While SriLankan Airlines has been cleared over the high-profile UAE cyber payment incident, the national carrier continues to confront another serious financial investigation involving alleged internal fraud at its regional office in Chennai, India, even as it completes one of the country’s largest state-backed debt restructuring programmes.
According to airline officials, an internal audit uncovered a long-running scheme in which locally recruited finance employees at the Chennai office allegedly misappropriated approximately INR 22 million. Investigators believe the suspects manipulated invoices, altered payment records and forged management authorizations to divert company funds over an extended period.
The irregularities were first detected by SriLankan Airlines’ head office in Colombo after unusual payment patterns triggered internal financial monitoring systems. A detailed investigation followed, during which the employees allegedly linked to the scheme stopped reporting for duty and are believed to have fled before disciplinary action could be initiated.
The matter has now been referred to Indian law enforcement authorities, who are conducting investigations aimed at identifying those responsible and recovering the missing funds. Airline officials have indicated that cooperation between Sri Lankan and Indian authorities will continue as inquiries progress.
The fraud investigation has unfolded alongside a significant financial restructuring designed to restore the airline’s long-term viability.

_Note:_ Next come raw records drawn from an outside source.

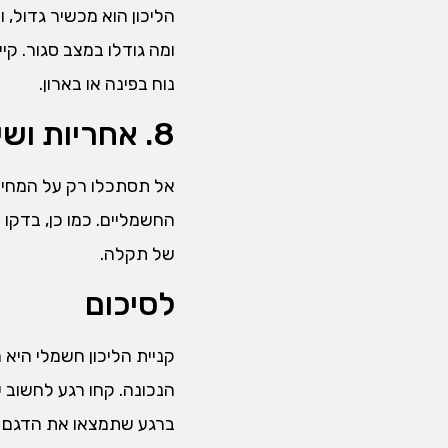
הליכון הוא מכשיר גדול, 
ומה גודלו במצב סגור. קיי
נוח בפינה או בארון.
8. אחריות ושירות – אל תתפשרו
אל תסתכלו רק על המחיר 
החשמליים. כמו כן, בדקו 
של תקלה.
לסיכום
קניית הליכון חשמלי היא 
הנכונה. קחו רגע לחשוב 
ברגע שתמצאו את הדגם ש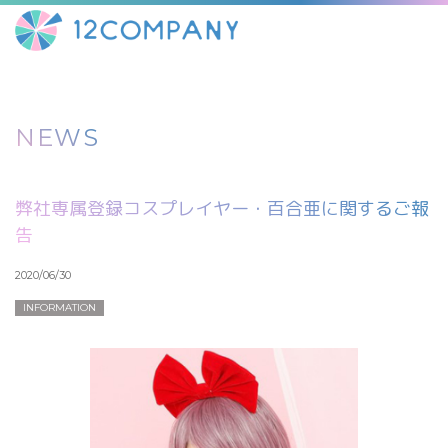
NEWS
弊社専属登録コスプレイヤー・百合亜に関するご報
告
2020/06/30
INFORMATION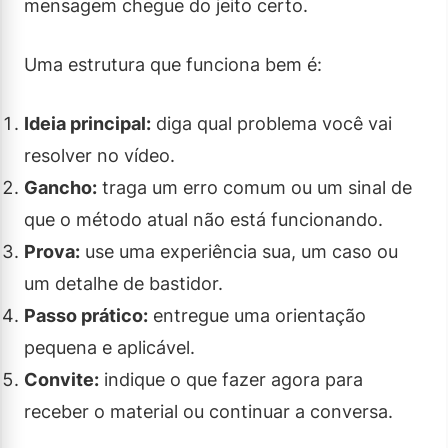
mensagem chegue do jeito certo.
Uma estrutura que funciona bem é:
Ideia principal:
diga qual problema você vai
resolver no vídeo.
Gancho:
traga um erro comum ou um sinal de
que o método atual não está funcionando.
Prova:
use uma experiência sua, um caso ou
um detalhe de bastidor.
Passo prático:
entregue uma orientação
pequena e aplicável.
Convite:
indique o que fazer agora para
receber o material ou continuar a conversa.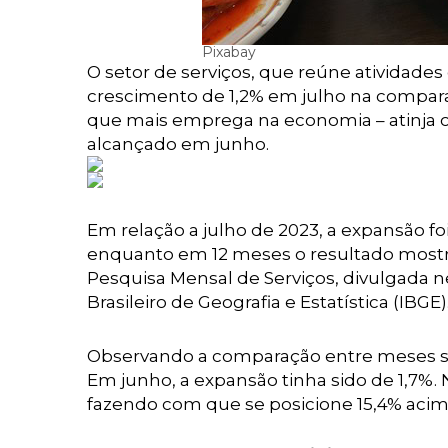
Pixabay
O setor de serviços, que reúne atividade
crescimento de 1,2% em julho na compar
que mais emprega na economia – atinja o 
alcançado em junho.
Em relação a julho de 2023, a expansão fo
enquanto em 12 meses o resultado mostr
Pesquisa Mensal de Serviços, divulgada nest
Brasileiro de Geografia e Estatística (IBGE)
Observando a comparação entre meses seg
Em junho, a expansão tinha sido de 1,7%.
fazendo com que se posicione 15,4% acima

One of the most significant milestones involved resolving USD 175 million in International Sovereign Bond obligations. Under the restructuring agreement, the existing debt was replaced with new government-backed amortizing bonds maturing in 2028. Bondholders accepted a 16 percent reduction in value, while approximately 99 percent of investors supported the settlement, enabling the debt to be fully resolved.
In addition, the government completed the restructuring of Rs. 91.3 billion in state bank borrowings by transferring repayment obligations to a Treasury-supported mechanism. Scheduled repayments will now be made twice annually during April and October under a structured programme funded through national budget allocations.
The government has committed Rs. 20 billion to meet the remaining legacy interest and principal obligations arising from these historical liabilities. However, officials have stressed that future financial support will not extend to day-to-day operations.
The Ministry of Finance has directed that SriLankan Airlines must now operate as a commercially sustainable enterprise capable of financing its own operational requirements without recurring government bailouts. Responsibility for improving profitability and strengthening governance has been placed squarely on the airline’s new leadership and board of directors.
Together, the Chennai fraud investigation and the completion of major debt restructuring illustrate the contrasting challenges confronting SriLankan Airlines as it seeks to rebuild public confidence. While historic financial burdens are being resolved through government-backed reforms, strengthening internal controls and preventing future fraud remain essential to securing the airline’s long-term stability and restoring trust in its financial management.